━━━ LISTED RECORDS
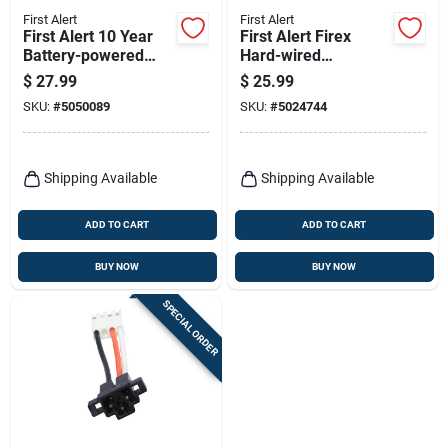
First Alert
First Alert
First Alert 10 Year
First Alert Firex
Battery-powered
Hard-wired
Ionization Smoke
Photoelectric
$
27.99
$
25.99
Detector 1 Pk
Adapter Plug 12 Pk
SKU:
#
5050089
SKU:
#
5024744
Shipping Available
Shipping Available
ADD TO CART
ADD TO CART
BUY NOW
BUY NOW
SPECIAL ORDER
━━━━━━
━━━ LISTED RECORDS
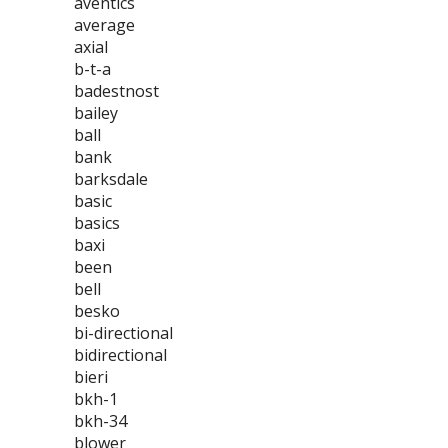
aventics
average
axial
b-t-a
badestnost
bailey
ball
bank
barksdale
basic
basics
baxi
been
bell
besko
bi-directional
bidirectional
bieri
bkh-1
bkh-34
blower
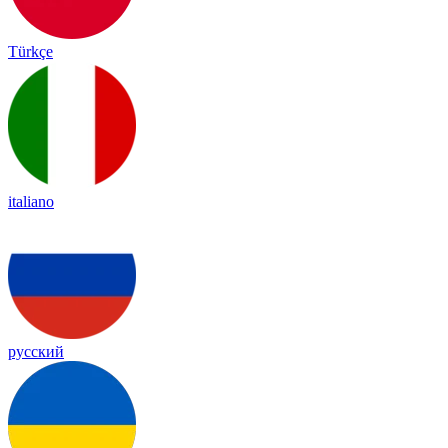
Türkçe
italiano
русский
━━━━━━
== EXERCISE AIM ==
Your answer should consist of the lines from the line with "Ionization Smoke" to the line with "SPECIAL ORDER" above, repeated exactly, both ends included.

== RESPONSE AREA ==
Ionization Smoke
Photoelectric
$
27.99
$
25.99
Detector 1 Pk
Adapter Plug 12 Pk
SKU:
#
5050089
SKU:
#
5024744
Shipping Available
Shipping Available
ADD TO CART
ADD TO CART
BUY NOW
BUY NOW
SPECIAL ORDER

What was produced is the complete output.